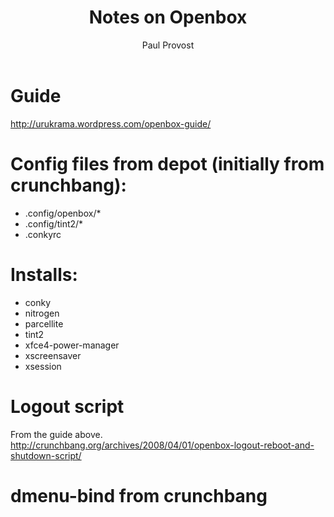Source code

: #+TITLE: Notes on Openbox
#+AUTHOR: Paul Provost
#+EMAIL: paul@bouzou.org
#+DESCRIPTION: Using Openbox on a standard Ubuntu install instead of metacity.
#+FILETAGS: @linux:@Openbox

* Guide
  http://urukrama.wordpress.com/openbox-guide/

* Config files from depot (initially from crunchbang):
  - .config/openbox/*
  - .config/tint2/*
  - .conkyrc

* Installs:
  - conky
  - nitrogen
  - parcellite
  - tint2
  - xfce4-power-manager
  - xscreensaver
  - xsession

* Logout script
  From the guide above. http://crunchbang.org/archives/2008/04/01/openbox-logout-reboot-and-shutdown-script/

* dmenu-bind from crunchbang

----------

* [Instructions for the task] The material above should be returned exactly, without pictures.

* [Completed exercise]
Source code

: #+TITLE: Notes on Openbox
#+AUTHOR: Paul Provost
#+EMAIL: paul@bouzou.org
#+DESCRIPTION: Using Openbox on a standard Ubuntu install instead of metacity.
#+FILETAGS: @linux:@Openbox

* Guide
  http://urukrama.wordpress.com/openbox-guide/

* Config files from depot (initially from crunchbang):
  - .config/openbox/*
  - .config/tint2/*
  - .conkyrc

* Installs:
  - conky
  - nitrogen
  - parcellite
  - tint2
  - xfce4-power-manager
  - xscreensaver
  - xsession

* Logout script
  From the guide above. http://crunchbang.org/archives/2008/04/01/openbox-logout-reboot-and-shutdown-script/

* dmenu-bind from crunchbang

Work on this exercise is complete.